I don’t want to sound like too much of a nostalgic old coot, even though I might technically qualify as one—the old part, anyway—but San Francisco hasn’t been recognizable to me for some time. I don’t mean physically recognizable, either. Yes, the skyline’s changed, that’s true. At the park near my house, the view doesn’t even include the wonderfully silly 1970’s-looking Transamerica Pyramid anymore. It used to make me smile every time I gazed on it. But I’m talking more about a change in the social, economic, political skyline.
I moved to San Francisco, an expensive city even then, because I wanted to become a poet and a novelist, in addition to having some vague idea of supporting myself by writing ads. It was a city famous for producing poets and novelists, Jack London, Lawrence Ferlinghetti, Ken Kesey, Diane DiPrima, Alice Waters, by giving them a place to thrive, with culture and interesting moody weather and stupifying vistas and historic, beautiful houses.
I even met an aspiring novelist while we were both just scraping a living together, someone then obscure and unpublished, whose name, which you would recognize in a second, is now synonymous worldwide with progressive contemporary literature. I also met other then-struggling but now-famous people in the arts, including a woman who is now a jazz vocalist of much renown, and an outrageous gadfly type who now produces trendy and infamous name-branded dance parties around the world attended by anyone who’s anyone, and several journalists and commentators who were then young upstarts but now write regularly for Salon, New Yorker and Time. All of this happened without my even trying, because that’s just the kind of place San Francisco was.
And then, it wasn’t anymore.
What happened? Tech companies like Google, LinkedIn, Twitter and Facebook took over San Francisco, starting in Silicon Valley and gradually moving in to suck up whatever creative talent could afford the rising rent. I was one of those creative talents who got sucked up, so I probably shouldn’t get to complain, but I will anyway.
Coupled with this was the associated demise of both the advertising and publishing industries. Ad revenue was all devoured by Google and Facebook, leaving ad agencies to wither and die; and of course magazines, without advertising revenue, did the same, or went online where they became financial shadows of their former selves.
Now, though, the chickens are coming home to roost.
Thanks to the pandemic and accompanying recession, the Bay Area’s formerly fabulous overpaid job market is now a shadow of its former self. Add in the fact that those still working not only have the technology to do so from anywhere (Hi, Zoom) but are also damn near forced to by social distancing protocol, and you have the makings of a housing market collapse.
That means it’s finally a renter’s market again in San Francisco (which I support even though I’m now a homeowner), as coders and marketers alike go home to the suburbs of Little Rock, Minneapolis, Austin, or Phoenix. Many of them are relieved since they don’t have to deal with things they secretly found pesky all along, like diversity, inclusivity, and needing to be able to talk about movies where nothing gets blown up or music that doesn’t have the words “Sweet Home Alabama” in it.
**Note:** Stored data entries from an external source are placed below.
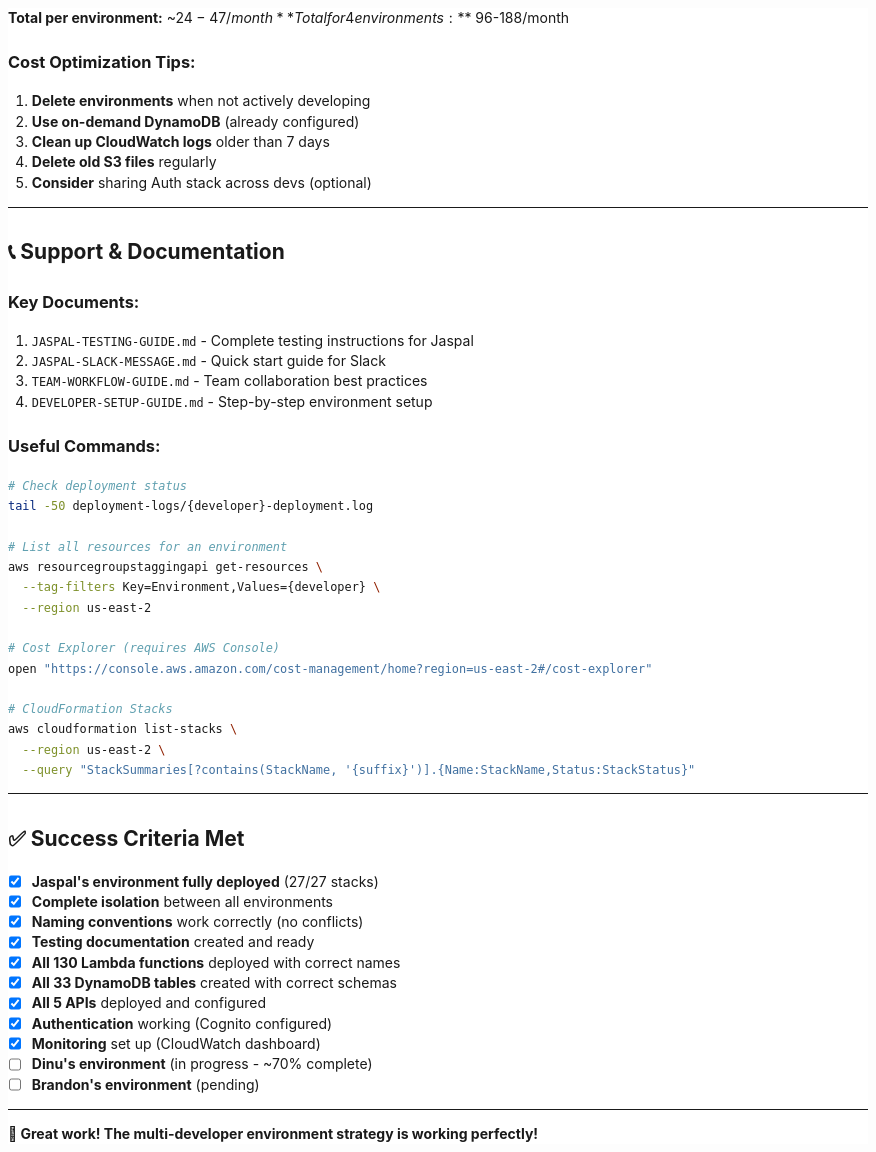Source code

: **Total per environment:** ~$24-47/month  
**Total for 4 environments:** ~$96-188/month

### **Cost Optimization Tips:**
1. **Delete environments** when not actively developing
2. **Use on-demand DynamoDB** (already configured)
3. **Clean up CloudWatch logs** older than 7 days
4. **Delete old S3 files** regularly
5. **Consider** sharing Auth stack across devs (optional)

---

## 📞 Support & Documentation

### **Key Documents:**
1. `JASPAL-TESTING-GUIDE.md` - Complete testing instructions for Jaspal
2. `JASPAL-SLACK-MESSAGE.md` - Quick start guide for Slack
3. `TEAM-WORKFLOW-GUIDE.md` - Team collaboration best practices
4. `DEVELOPER-SETUP-GUIDE.md` - Step-by-step environment setup

### **Useful Commands:**
```bash
# Check deployment status
tail -50 deployment-logs/{developer}-deployment.log

# List all resources for an environment
aws resourcegroupstaggingapi get-resources \
  --tag-filters Key=Environment,Values={developer} \
  --region us-east-2

# Cost Explorer (requires AWS Console)
open "https://console.aws.amazon.com/cost-management/home?region=us-east-2#/cost-explorer"

# CloudFormation Stacks
aws cloudformation list-stacks \
  --region us-east-2 \
  --query "StackSummaries[?contains(StackName, '{suffix}')].{Name:StackName,Status:StackStatus}"
```

---

## ✅ Success Criteria Met

- [x] **Jaspal's environment fully deployed** (27/27 stacks)
- [x] **Complete isolation** between all environments
- [x] **Naming conventions** work correctly (no conflicts)
- [x] **Testing documentation** created and ready
- [x] **All 130 Lambda functions** deployed with correct names
- [x] **All 33 DynamoDB tables** created with correct schemas
- [x] **All 5 APIs** deployed and configured
- [x] **Authentication** working (Cognito configured)
- [x] **Monitoring** set up (CloudWatch dashboard)
- [ ] **Dinu's environment** (in progress - ~70% complete)
- [ ] **Brandon's environment** (pending)

---

**🎉 Great work! The multi-developer environment strategy is working perfectly!**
I’m relieved too, but for very different reasons. Finally this city can go back to what it was, a quirky, vibrant, naturally beautiful place where misfits and miscreants can find each other, each knowing that the other loves or at least embraces the city’s flaws. Its homeless that sadly never seem to be taken care of, its hills that never get easier to climb, its Sneetches-like tyranny of small differences. It’s a gold rush town for sure, but the most comfortable part for me is when the gold rush is over and you can just hang out and be.
And to all the kids who came here straight out of expensive colleges, mistaking their privilege for talent and their natural good looks for charm and sophistication, you’ll find your way. In the meantime, and I don’t mean to sound overly harsh, don’t let the Golden Gate hit you where the good lord split you.